Reproduce the lines below verbatim, starting at the line that contains "pose: elev=31.7 azim=47.3" and ending at the final line, with both of those lines included.

> **Available data**
■ ■ ■ ■ ■ ■ ■

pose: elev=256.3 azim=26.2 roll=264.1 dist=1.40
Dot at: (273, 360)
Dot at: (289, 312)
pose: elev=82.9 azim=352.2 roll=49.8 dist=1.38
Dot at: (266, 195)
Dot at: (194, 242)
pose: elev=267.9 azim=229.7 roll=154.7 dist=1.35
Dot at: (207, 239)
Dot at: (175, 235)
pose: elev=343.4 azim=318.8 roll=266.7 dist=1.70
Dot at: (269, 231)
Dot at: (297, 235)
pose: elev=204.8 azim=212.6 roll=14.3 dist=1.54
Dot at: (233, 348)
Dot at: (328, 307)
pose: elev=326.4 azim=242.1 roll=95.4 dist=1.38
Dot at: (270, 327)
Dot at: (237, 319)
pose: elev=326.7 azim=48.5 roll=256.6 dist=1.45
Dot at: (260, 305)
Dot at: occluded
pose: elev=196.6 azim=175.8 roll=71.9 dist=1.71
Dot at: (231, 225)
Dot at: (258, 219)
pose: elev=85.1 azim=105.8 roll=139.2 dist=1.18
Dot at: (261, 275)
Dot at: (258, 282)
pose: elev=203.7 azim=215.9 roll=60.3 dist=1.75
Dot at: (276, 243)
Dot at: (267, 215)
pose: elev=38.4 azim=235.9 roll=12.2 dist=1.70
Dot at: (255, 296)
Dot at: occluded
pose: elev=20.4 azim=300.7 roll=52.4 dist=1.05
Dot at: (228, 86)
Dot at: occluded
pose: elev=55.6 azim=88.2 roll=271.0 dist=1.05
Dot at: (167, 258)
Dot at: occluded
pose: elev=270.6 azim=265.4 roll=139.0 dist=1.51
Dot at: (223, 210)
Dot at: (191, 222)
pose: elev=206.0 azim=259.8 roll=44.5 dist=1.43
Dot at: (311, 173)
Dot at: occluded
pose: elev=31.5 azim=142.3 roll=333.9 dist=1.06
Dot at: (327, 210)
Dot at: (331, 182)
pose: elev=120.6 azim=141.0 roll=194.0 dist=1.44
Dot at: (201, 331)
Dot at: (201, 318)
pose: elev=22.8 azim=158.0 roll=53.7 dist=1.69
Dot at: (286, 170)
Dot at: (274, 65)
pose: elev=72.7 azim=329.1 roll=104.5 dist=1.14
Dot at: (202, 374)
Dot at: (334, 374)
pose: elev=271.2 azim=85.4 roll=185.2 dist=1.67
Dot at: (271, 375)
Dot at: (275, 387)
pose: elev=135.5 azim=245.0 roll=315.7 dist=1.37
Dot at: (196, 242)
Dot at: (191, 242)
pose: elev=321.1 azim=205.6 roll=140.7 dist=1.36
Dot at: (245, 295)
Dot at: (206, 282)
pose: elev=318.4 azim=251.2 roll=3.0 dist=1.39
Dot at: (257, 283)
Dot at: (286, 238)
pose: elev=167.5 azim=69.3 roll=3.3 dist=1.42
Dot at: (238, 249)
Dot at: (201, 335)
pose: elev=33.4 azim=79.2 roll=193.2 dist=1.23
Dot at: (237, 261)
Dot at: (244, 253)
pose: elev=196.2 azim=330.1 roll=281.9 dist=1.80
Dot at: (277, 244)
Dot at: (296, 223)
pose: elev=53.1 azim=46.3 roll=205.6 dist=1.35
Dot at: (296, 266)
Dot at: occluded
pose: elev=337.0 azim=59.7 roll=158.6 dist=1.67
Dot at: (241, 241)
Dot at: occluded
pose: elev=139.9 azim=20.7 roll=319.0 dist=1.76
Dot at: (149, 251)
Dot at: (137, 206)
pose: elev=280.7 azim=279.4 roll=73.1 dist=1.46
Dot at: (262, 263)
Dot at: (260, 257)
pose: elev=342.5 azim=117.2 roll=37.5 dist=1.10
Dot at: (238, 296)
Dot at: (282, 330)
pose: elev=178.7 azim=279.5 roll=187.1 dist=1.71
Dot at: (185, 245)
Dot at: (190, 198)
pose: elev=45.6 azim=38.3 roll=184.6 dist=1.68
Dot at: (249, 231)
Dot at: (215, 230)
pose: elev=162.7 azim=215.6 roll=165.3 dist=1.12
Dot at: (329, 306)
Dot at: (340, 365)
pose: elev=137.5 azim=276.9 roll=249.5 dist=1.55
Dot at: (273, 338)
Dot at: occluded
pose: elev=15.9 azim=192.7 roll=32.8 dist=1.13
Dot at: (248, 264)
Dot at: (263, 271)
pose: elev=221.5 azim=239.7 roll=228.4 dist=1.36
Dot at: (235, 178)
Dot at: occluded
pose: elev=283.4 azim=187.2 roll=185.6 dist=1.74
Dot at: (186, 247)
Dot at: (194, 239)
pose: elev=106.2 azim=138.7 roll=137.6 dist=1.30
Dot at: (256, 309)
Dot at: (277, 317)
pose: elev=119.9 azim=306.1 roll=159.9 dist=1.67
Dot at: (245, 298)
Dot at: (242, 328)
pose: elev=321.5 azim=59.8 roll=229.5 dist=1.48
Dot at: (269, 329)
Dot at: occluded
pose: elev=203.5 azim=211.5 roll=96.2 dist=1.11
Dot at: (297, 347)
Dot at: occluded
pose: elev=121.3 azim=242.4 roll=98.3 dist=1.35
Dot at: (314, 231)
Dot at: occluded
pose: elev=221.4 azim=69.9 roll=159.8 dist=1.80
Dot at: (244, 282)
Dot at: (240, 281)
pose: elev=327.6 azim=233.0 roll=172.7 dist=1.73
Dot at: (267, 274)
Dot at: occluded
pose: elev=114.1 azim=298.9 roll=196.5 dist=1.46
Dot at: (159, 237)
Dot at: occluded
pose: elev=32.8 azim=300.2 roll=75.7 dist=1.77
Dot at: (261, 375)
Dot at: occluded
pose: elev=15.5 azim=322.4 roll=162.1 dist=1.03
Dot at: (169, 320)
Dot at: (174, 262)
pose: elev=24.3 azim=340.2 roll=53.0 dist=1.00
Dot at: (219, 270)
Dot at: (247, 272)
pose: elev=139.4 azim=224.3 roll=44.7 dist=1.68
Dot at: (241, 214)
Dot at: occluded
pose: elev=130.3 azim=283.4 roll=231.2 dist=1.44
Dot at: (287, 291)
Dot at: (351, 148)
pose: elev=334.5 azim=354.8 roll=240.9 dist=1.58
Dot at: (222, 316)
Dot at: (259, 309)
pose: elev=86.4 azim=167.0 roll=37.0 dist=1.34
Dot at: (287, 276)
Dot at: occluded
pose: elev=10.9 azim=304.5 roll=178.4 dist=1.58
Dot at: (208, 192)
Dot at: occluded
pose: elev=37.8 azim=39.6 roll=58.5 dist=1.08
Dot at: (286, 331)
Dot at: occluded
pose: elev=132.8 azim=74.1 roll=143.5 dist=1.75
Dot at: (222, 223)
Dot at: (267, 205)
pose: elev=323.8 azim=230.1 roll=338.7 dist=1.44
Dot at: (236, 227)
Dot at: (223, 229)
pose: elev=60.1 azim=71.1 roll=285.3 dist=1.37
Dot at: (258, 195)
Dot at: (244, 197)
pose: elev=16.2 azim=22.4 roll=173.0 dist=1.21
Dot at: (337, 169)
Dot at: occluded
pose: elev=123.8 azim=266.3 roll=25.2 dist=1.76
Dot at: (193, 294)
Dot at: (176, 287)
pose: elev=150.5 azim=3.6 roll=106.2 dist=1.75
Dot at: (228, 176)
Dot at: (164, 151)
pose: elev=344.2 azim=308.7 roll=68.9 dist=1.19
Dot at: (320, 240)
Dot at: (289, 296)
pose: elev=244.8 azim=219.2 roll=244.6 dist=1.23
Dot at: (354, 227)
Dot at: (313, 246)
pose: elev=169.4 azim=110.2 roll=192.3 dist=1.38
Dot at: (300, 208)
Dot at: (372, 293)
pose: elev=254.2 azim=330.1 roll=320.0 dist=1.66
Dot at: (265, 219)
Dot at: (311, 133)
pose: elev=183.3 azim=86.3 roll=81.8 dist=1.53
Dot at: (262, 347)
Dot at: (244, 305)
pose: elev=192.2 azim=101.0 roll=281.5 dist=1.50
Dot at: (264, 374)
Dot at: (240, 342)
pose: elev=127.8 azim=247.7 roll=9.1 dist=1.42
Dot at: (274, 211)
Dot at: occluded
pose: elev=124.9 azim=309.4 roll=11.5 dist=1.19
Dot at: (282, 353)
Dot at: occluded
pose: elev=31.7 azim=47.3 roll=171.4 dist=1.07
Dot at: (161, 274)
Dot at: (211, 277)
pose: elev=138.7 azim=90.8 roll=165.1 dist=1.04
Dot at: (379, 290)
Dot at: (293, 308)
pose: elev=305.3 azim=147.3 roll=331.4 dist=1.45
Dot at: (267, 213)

■ ■ ■ ■ ■ ■ ■

> **Answer in full**
pose: elev=31.7 azim=47.3 roll=171.4 dist=1.07
Dot at: (161, 274)
Dot at: (211, 277)
pose: elev=138.7 azim=90.8 roll=165.1 dist=1.04
Dot at: (379, 290)
Dot at: (293, 308)
pose: elev=305.3 azim=147.3 roll=331.4 dist=1.45
Dot at: (267, 213)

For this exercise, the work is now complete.